Assigned task |
Below are some entries. Repeat exactly the lines from the one with "Document page, 1241x1754 pixels." through the one with "Identify the document", and only those.

Data provided |
■ ■ ■ ■

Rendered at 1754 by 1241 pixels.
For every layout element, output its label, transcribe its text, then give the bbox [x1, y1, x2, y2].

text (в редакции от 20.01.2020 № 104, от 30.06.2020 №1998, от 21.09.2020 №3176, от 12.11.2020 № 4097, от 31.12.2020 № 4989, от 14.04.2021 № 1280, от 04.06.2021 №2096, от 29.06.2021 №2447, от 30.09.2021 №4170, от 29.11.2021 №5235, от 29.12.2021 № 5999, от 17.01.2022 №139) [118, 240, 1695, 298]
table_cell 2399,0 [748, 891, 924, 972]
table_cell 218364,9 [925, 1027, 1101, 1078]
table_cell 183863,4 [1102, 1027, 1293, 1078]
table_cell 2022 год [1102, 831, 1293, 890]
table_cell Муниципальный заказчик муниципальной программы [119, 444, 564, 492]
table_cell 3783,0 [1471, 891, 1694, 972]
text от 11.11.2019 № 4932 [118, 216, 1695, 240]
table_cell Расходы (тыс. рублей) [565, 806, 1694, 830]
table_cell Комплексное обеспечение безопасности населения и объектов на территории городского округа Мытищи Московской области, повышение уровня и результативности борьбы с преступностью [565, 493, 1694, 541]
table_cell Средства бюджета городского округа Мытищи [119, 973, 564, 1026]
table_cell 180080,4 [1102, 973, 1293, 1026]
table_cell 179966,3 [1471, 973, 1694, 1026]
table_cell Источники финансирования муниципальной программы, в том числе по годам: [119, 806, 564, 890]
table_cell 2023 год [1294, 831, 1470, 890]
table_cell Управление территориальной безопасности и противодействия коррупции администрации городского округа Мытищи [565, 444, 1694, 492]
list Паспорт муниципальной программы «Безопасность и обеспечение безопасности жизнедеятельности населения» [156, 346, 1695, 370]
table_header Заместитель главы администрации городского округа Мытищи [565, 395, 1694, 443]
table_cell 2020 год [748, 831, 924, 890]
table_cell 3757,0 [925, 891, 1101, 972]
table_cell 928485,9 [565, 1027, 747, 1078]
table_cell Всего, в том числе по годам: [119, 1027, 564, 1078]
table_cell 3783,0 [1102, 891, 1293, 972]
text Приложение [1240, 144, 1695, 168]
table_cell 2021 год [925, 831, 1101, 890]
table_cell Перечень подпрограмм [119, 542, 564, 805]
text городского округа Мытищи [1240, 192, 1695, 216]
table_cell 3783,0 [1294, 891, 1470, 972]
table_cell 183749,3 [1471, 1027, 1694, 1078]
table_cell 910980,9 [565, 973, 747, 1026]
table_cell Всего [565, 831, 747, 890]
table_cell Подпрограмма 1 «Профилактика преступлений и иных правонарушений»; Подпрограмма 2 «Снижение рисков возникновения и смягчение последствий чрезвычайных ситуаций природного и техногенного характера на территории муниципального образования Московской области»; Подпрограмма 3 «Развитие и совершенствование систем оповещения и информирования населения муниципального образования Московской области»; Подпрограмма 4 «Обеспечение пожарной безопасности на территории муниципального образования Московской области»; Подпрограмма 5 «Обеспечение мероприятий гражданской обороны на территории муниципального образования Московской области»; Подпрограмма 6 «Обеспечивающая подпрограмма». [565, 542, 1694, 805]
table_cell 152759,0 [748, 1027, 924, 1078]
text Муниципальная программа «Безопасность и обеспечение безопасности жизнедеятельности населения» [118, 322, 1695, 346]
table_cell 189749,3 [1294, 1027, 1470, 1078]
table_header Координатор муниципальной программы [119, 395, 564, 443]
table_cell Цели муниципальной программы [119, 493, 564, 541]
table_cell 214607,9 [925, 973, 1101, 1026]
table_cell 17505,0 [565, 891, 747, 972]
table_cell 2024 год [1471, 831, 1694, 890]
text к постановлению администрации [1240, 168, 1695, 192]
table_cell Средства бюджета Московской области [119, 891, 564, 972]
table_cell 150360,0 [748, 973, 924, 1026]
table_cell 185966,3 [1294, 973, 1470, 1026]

■ ■ ■ ■

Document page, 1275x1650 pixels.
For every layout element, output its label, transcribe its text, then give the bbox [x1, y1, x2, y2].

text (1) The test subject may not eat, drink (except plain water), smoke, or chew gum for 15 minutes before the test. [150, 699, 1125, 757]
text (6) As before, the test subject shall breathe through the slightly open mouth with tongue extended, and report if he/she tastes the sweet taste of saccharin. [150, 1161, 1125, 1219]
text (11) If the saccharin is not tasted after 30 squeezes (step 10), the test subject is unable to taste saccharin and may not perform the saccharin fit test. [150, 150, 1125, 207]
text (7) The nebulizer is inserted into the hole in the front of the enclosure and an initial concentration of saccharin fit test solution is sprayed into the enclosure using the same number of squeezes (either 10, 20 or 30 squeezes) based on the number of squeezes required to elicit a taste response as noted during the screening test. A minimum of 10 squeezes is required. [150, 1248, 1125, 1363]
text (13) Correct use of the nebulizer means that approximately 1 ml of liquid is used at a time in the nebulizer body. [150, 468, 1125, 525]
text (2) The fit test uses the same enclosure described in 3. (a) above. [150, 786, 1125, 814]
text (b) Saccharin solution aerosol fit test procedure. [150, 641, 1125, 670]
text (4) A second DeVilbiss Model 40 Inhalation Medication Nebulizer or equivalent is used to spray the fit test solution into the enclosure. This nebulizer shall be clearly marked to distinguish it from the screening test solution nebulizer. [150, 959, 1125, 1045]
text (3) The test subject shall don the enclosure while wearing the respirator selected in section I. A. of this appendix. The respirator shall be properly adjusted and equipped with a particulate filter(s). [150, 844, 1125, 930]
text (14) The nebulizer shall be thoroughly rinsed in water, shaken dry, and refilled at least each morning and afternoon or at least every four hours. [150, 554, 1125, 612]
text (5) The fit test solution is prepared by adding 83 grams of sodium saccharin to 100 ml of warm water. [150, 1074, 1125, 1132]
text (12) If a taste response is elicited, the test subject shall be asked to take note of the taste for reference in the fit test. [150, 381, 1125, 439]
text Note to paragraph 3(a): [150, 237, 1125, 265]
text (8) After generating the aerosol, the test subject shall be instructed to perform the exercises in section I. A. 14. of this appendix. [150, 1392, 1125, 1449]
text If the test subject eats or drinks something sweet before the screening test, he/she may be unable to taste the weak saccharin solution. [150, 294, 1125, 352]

■ ■ ■ ■

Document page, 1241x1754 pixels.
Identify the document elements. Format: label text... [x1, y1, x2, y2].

■ ■ ■ ■

Problem solution |
Document page, 1241x1754 pixels.
Identify the document elements. Format: label text... [x1, y1, x2, y2].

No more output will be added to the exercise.